LA SITUATION DE RICHELIEU
1629
La grande victoire catholique sur La Rochelle et l'hérésie, fut fêtée à Paris d'un triomphe païen. Selon le goût allégorique du siècle, Richelieu exhiba Louis XIII déguisé en Jupiter Stator, tenant à la main un foudre doré.
Que menaçait le Dieu, et qui devait trembler? l'Espagne apparemment, l'Autriche. L'Empereur voulait nous exclure de la succession de Mantoue, nous fermer l'Italie. Et l'Italie, Venise, Rome, dans l'attente terrible des bandes impériales, criait à nous, nous appelait, envoyait courrier sur courrier.
Donc Louis XIII allait lancer la foudre, mais on pouvait se rassurer. Ce maigre Jupiter à moustaches pointues, s'intitulant Stator (qui arrête), disait assez lui-même qu'il ne voulait rien qu'arrêter, qu'il n'irait pas bien loin, s'arrêterait aussi bien que les autres, et foudroierait modérément, jusqu'à un certain point.

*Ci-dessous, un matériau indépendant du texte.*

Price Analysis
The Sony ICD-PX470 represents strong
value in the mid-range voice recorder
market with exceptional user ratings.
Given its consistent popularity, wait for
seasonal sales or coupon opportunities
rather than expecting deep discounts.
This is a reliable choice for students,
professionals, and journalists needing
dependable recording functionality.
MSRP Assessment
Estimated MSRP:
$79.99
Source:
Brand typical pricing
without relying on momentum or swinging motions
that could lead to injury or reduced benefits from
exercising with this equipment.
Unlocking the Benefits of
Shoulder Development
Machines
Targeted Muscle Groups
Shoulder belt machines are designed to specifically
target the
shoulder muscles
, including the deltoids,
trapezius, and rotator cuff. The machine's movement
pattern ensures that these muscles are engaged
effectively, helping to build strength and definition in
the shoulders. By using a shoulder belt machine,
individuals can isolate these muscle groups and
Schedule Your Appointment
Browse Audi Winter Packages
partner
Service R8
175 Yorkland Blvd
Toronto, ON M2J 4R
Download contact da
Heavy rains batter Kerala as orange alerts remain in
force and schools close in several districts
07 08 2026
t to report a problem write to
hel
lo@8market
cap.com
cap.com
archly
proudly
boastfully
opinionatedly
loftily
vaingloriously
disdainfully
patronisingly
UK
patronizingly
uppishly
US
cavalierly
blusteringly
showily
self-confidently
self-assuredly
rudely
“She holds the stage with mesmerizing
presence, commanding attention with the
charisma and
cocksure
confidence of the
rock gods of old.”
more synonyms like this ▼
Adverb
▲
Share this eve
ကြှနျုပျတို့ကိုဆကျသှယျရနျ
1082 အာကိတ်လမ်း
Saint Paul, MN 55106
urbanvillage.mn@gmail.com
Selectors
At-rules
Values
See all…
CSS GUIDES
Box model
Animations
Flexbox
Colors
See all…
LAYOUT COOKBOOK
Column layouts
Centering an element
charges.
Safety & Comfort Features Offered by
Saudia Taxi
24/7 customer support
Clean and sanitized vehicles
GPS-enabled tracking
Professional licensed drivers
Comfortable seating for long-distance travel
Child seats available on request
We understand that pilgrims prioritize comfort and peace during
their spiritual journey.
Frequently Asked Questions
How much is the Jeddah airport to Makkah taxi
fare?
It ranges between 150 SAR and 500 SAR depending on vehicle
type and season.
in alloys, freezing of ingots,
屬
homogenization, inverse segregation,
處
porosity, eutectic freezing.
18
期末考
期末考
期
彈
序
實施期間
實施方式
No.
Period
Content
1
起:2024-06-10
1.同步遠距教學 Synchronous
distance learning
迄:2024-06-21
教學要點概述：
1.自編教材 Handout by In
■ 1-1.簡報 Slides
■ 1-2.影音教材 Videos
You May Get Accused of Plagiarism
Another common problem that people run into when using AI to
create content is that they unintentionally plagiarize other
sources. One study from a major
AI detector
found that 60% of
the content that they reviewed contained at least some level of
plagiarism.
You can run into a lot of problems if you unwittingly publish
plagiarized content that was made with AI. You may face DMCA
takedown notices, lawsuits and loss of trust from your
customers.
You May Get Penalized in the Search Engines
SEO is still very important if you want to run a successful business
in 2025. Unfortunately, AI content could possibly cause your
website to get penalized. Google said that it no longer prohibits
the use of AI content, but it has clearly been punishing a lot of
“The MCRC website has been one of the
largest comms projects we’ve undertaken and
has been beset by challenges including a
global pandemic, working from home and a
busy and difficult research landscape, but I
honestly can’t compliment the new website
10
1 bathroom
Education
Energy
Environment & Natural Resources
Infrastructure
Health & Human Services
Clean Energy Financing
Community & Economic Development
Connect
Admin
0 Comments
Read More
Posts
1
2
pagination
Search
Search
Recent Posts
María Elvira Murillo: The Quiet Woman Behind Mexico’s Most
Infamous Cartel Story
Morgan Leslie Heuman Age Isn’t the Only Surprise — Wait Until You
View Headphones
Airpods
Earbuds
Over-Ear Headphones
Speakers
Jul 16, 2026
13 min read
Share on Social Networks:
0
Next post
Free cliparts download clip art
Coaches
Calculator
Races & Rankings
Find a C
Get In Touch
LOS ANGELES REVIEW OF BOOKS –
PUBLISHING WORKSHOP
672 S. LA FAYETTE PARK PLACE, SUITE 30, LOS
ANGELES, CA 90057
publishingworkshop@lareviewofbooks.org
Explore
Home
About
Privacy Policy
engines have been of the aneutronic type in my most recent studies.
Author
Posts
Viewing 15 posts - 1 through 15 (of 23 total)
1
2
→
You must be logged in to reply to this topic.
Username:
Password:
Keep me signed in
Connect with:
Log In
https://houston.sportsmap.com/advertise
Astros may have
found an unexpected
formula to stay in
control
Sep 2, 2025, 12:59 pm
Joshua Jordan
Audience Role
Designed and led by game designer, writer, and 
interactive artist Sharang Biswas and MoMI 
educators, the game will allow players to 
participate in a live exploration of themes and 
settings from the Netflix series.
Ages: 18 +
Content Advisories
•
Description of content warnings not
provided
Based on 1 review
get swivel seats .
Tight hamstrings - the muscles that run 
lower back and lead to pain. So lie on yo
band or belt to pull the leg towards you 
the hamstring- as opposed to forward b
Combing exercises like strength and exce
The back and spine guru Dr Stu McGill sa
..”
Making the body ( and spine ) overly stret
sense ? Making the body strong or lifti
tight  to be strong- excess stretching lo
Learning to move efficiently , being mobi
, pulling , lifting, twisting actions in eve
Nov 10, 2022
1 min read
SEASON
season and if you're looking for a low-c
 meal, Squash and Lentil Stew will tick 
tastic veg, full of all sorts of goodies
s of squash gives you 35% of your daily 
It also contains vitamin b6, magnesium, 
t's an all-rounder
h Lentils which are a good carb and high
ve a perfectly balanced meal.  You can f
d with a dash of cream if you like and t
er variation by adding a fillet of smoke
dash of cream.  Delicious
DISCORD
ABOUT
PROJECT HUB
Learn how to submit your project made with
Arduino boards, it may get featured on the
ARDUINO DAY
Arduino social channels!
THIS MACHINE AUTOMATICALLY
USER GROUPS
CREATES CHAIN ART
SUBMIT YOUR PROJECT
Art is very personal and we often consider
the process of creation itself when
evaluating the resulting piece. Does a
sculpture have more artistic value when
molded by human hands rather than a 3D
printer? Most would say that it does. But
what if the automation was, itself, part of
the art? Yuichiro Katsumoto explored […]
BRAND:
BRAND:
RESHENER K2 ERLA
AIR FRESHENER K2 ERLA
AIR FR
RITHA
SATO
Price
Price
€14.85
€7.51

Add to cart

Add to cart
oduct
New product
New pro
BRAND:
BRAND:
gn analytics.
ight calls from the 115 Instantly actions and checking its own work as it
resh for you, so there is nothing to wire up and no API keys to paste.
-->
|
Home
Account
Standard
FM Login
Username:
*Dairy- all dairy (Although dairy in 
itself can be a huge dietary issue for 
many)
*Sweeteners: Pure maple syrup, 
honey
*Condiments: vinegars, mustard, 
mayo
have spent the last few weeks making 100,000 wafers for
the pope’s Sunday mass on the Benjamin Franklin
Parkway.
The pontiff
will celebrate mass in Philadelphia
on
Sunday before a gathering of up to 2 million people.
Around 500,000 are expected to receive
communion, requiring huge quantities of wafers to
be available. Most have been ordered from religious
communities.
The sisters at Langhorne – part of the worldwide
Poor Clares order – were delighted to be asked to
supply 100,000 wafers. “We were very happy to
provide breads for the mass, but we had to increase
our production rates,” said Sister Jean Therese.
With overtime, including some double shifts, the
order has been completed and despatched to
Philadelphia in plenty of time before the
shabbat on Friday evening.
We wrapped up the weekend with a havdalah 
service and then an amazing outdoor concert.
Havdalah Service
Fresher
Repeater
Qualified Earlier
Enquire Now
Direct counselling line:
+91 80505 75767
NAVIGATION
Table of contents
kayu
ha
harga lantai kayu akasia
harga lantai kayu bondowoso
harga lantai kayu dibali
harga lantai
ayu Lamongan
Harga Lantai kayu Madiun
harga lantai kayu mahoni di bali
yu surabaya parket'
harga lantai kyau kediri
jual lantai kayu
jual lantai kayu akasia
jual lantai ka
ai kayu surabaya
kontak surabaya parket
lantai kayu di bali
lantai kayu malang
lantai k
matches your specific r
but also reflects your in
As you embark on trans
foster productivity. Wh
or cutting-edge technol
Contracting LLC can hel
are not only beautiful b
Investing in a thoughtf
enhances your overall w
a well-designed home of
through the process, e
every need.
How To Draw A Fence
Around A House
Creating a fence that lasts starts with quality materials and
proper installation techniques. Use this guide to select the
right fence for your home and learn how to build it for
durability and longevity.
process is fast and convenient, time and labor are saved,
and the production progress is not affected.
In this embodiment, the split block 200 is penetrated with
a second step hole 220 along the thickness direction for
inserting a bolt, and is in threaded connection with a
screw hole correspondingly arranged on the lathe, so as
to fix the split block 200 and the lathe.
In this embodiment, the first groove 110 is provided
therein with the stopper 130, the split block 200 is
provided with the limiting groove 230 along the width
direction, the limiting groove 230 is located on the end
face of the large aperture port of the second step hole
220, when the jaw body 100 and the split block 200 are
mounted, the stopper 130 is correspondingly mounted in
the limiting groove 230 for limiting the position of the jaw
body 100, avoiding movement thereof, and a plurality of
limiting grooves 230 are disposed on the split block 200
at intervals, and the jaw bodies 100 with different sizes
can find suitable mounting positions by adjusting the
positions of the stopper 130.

Le foudre était de bois. Il y manquait les ailes dont l'antiquité a soin de décorer celui de Jupiter. Ces ailes aujourd'hui, c'est l'argent. Le déficit énorme, accusé en 1626, l'aggravation d'emprunts faits pour le siége, semblaient rendre impossible le secours d'Italie. Chaque effort de ce genre demandait un miracle, un coup de génie. Et encore, les miracles n'eurent pas d'effet quant au but principal. Gustave-Adolphe le dit et le prédit à notre ambassadeur, qui faisait fort valoir la puissance de son maître: «Vous ne pourrez sauver Mantoue.»
L'histoire de Richelieu est obscure quant au point essentiel, les ressources, les voies et moyens. De quoi vivait-il, et comment? on ne le voit ni dans les mémoires ni dans les pièces. Un ouvrage estimable, qu'on vient de publier sur son administration, et qui s'étend fort sur le reste, ne dit presque rien des finances. Comment le pourrait-il? Tout ce qu'on a des comptes de Richelieu (3 vol. manuscrits, Bibl., fonds S. G. 354-355-356) ne comprend que quatre années (1636-38-39-40), et donne fort confusément les recettes ordinaires, poussées à 80 millions. Pas un mot de l'extraordinaire[4].
En 1636, quand la France fut envahie, on créa (ou plutôt on régularisa) la taxe des gens aisés, et les intendants mis partout en 1637, avec triple pouvoir de justice, police et finances, la levèrent en toute rigueur. Mais on ne peut douter que bien auparavant quelque chose d'analogue n'ait existé, surtout dans les passages d'armées par certaines provinces. Autrement, on ne peut comprendre comment, avec un tel déficit sur l'ordinaire, on put faire chaque année des dépenses (de guerres ou de subsides aux alliés) extraordinaires et imprévues.
De là une action variable, intermittente, quelques pointes brillantes, et des rechutes pour cause d'épuisement. On ne pouvait avoir une armée vraiment permanente.
Cela est frappant en 1629, quand Richelieu finit l'affaire des huguenots; mais, celle d'Italie restant en pleine crise, il licencie trente régiments pour en lever d'autres six mois après. De même en 1636, il licencie sept régiments en janvier «pour les refaire en juin.» Économie de cinq mois, forcée peut-être, mais qui faillit perdre la France; en juillet, rien n'était refait, et l'ennemi arriva à vingt lieues de Paris.
La souffrance du grand homme d'affaires qui menait cette machine poussive à mouvements saccadés devait être cruelle. Et l'on comprend très-bien qu'il fût toujours malade. L'insuffisance des ressources, l'effort continuel pour inventer un argent impossible, d'autre part, l'intrigue de cour et je ne sais combien de pointes d'invisibles insectes dont il était piqué, c'était de quoi le tenir dans une agitation terrible. Mais ce n'était pas assez encore; vingt autres diables hantaient cette âme inquiète, comme un grand logis ravagé, la guerre des femmes, la galanterie tardive, plus la théologie et la rage d'écrire, de faire des vers, des tragédies!